The problem: Although the data below contains pictures, output only the lines between those holding "jar: present [466,267,498,304]" and "jar: none [391,218,416,247]", inclusive, exactly and without those pictures.
*** Supplied data ***
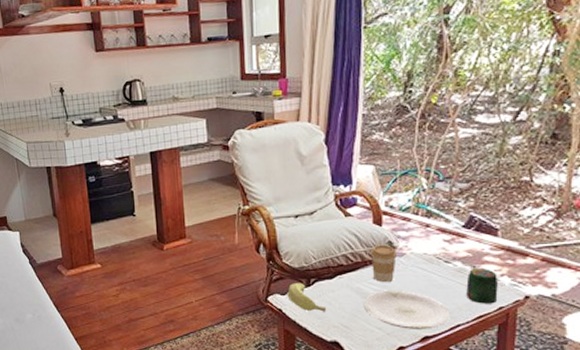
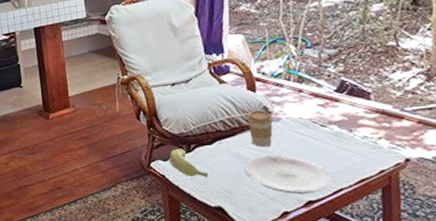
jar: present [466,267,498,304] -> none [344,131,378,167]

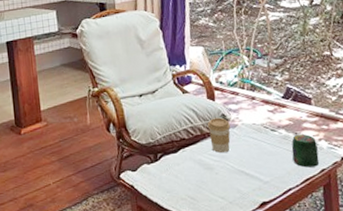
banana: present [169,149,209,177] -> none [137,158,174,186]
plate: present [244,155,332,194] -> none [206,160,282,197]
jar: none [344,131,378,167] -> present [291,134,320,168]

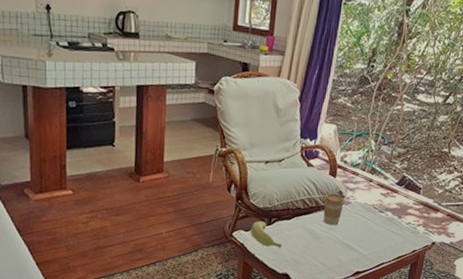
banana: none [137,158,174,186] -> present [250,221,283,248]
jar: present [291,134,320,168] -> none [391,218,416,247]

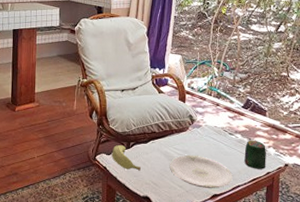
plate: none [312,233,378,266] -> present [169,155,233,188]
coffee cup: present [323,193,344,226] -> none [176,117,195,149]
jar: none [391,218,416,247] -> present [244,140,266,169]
*** End of Supplied data ***
*** Supplied data ***
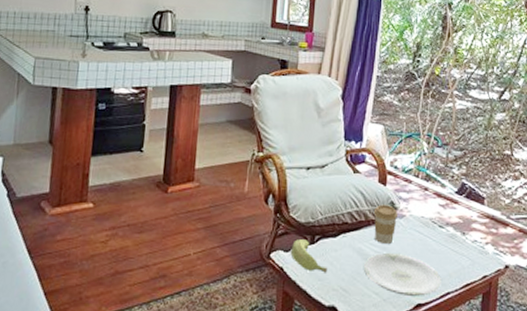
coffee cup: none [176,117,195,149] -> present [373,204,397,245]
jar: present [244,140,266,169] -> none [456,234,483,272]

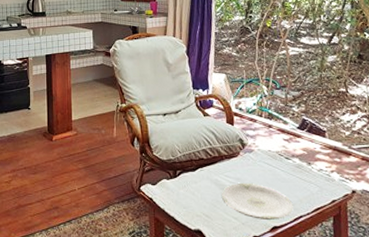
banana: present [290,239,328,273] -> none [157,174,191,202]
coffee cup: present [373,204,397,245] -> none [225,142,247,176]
*** End of Supplied data ***
The answer:
jar: present [466,267,498,304] -> none [344,131,378,167]

banana: present [169,149,209,177] -> none [137,158,174,186]
plate: present [244,155,332,194] -> none [206,160,282,197]
jar: none [344,131,378,167] -> present [291,134,320,168]

banana: none [137,158,174,186] -> present [250,221,283,248]
jar: present [291,134,320,168] -> none [391,218,416,247]

plate: none [312,233,378,266] -> present [169,155,233,188]
coffee cup: present [323,193,344,226] -> none [176,117,195,149]
jar: none [391,218,416,247] -> present [244,140,266,169]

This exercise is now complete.